Don Julio Caro Baroja vivía frente al Retiro, en un piso alto del número 50 de Alfonso XII, desde la ventana de cuyo despacho contemplábamos en otoño el vasto mar de oro viejo del parque. Don Julio nos citaba a media mañana y aparecía indefectiblemente con su atuendo britanizante –¡aquellas chaquetas de tweed sobre el jersey de cuello alto…!–, amable sin estridencias, atentísimo siempre, conversador inolvidable sobre lo divino y lo humano, pues sobre ambos mundos fue un raro y hondo sabedor. Encima de su ordenada mesa había siempre un mazo de cuartillas sobre las que iba escribiendo espaciadamente mientras reservaba abajo un amplio espacio para las innumerables notas que surgían de sus muchos saberes.
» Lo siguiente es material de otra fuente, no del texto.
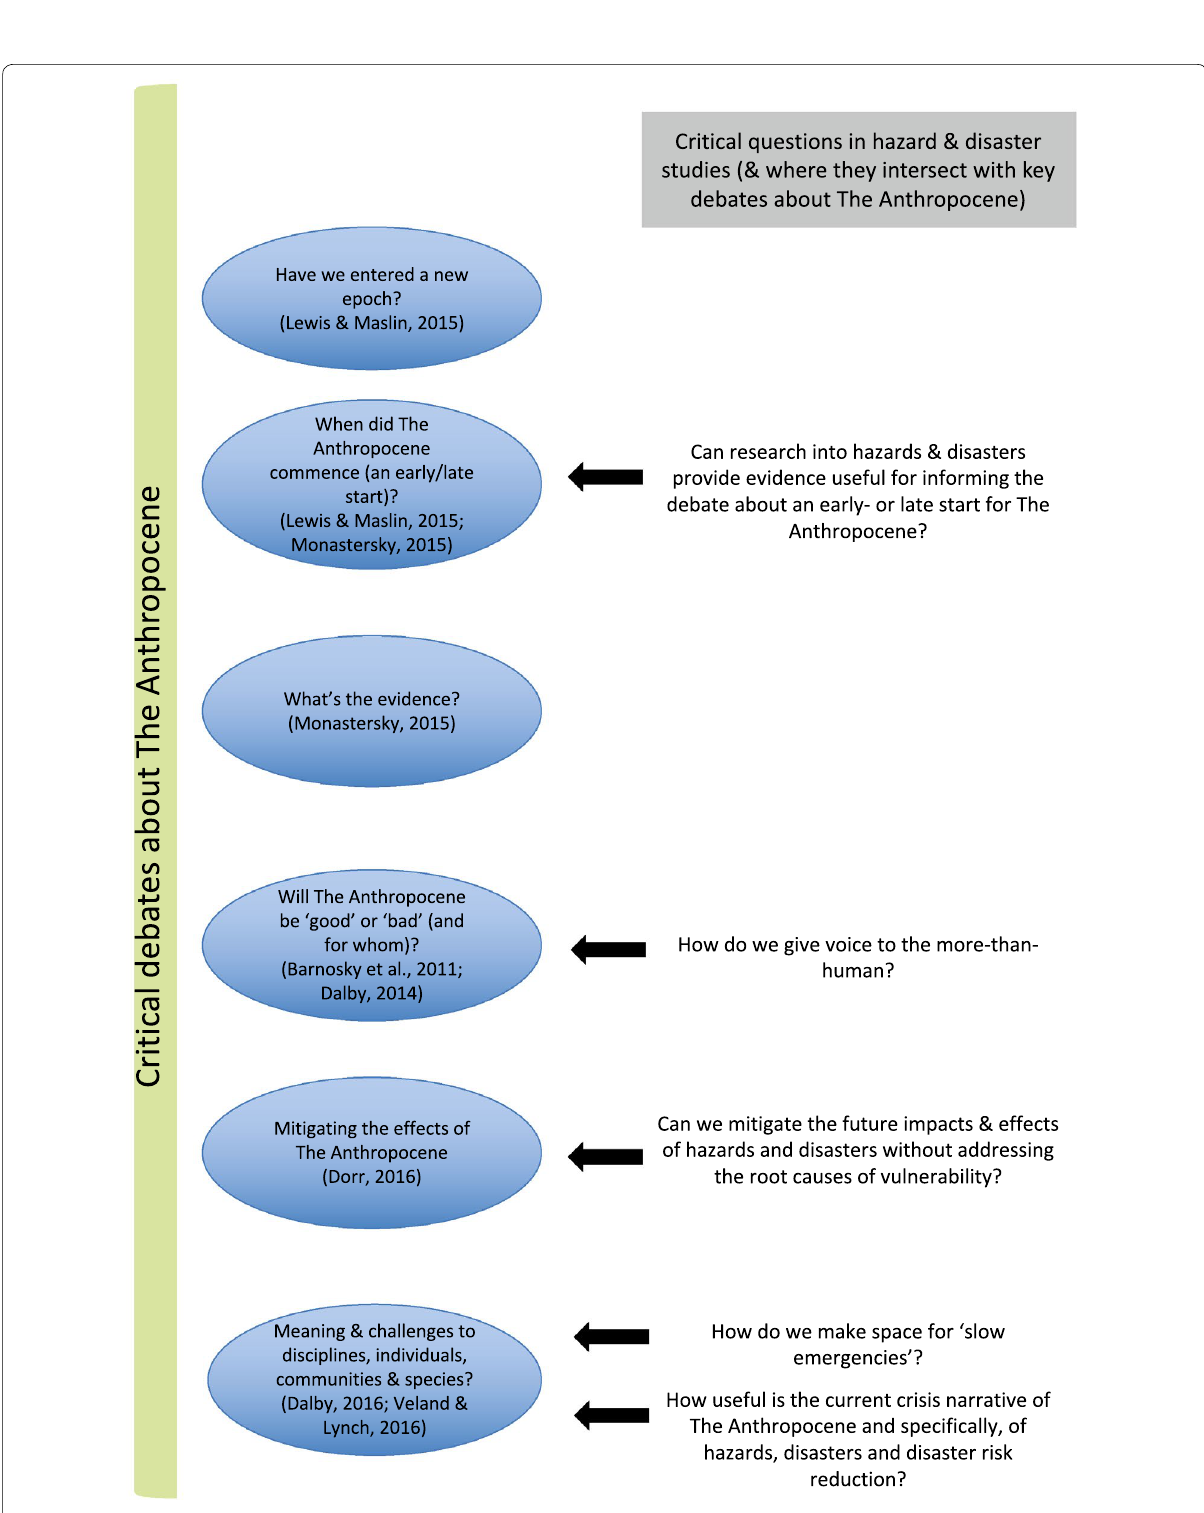
Fig. 1 Critical debates about the Anthropocene and reflective questions in hazard and disaster studies that intersect with these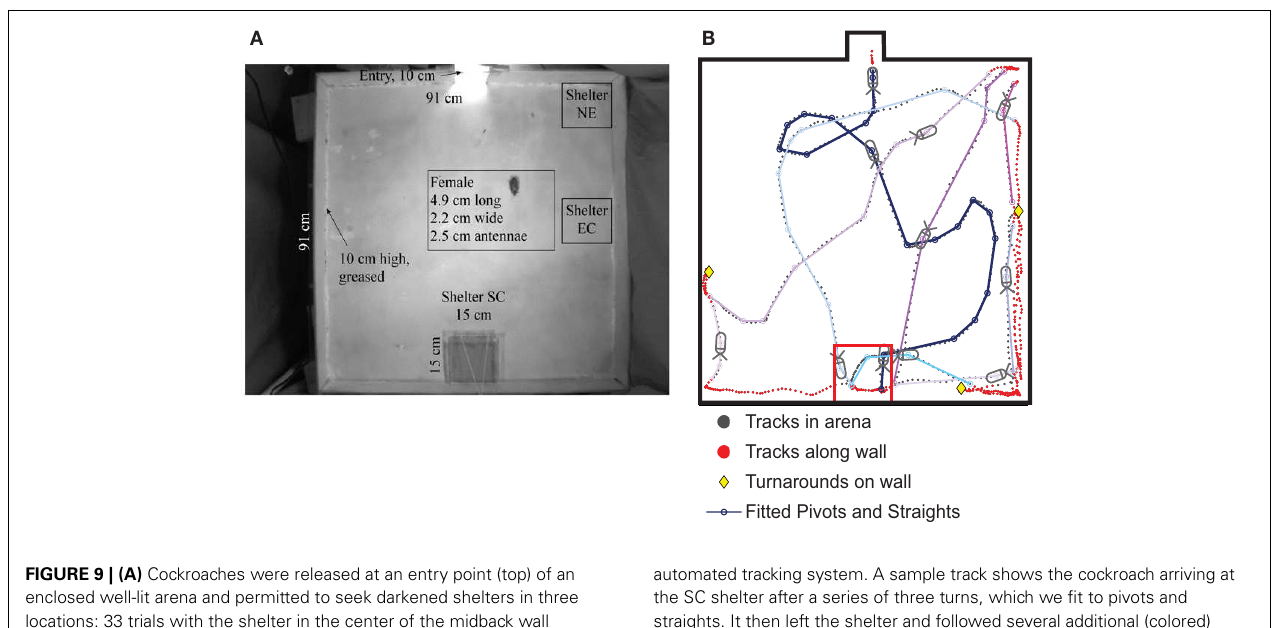
states: “pivot” or “straight” in the center of the arena and “follow wall,” “turnaround,” or “depart wall” when along the wall. Each state had an associated behavior: walk in a line for “straight,” turn in place for“pivot,”and maintain constant wall distance for“follow wall,”etc.Transitionsfromonestatetoanotheroccurredstochasti- cally based on state transition rates,which were extracted from the cockroach data. For example, to quantify the connection between the“follow wall”state and the“depart wall”state, we measured the wall departure rate of two departs per meter by counting the num- ber of times animals left the wall and dividing by their total path length along the wall. Since we measured the speed of the animal along the wall to be ∼ 0.09 m/s, over a given time period of say,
Conservo como oro en paño el manuscrito de uno de sus capítulo de sus “Los orígenes complejos de la vida religiosa” que tuve el privilegio de ofrecer como adelanto en una revista oficial, y cuya relectura me ha hecho cavilar tantas veces sobre la posibilidad de que no haya habido en su generación hombres más sabios que él y mi maestro Maravall.
Don Julio vivía en familia, entregado al estudio, viajaba con frecuencia a “Iztea” –la casa de don Pío en Vera de Bidasoa— donde, junto a su hermano Pío, conservaba religiosamente la memoria del gran novelista y el poso cultural de una familia que, como la suya, había sido clave en la cultura de la generación anterior. La trasera de la vivienda daba a los jardines de “El Botánico” y en sus dependencia atesoraba una espectacular biblioteca en la que se añadían, como estratos complementarios, textos de historia, antropología o folclore cuidadosamente ordenados.
No creo que nadie haya abierto un camino más ancho en la cultura española ni acertado con tanto tino en numerosos de sus aspectos más arduos como prueba su obra impagable. Pero tampoco que haya habido sabios tan asequibles y generosos, tan cercanos al interlocutor, ni tan conmovidos como él cuando surgía el recuerdo de su tío don Pío, de su desdichado padre (el editor Caro Raggio) o de su familia en general.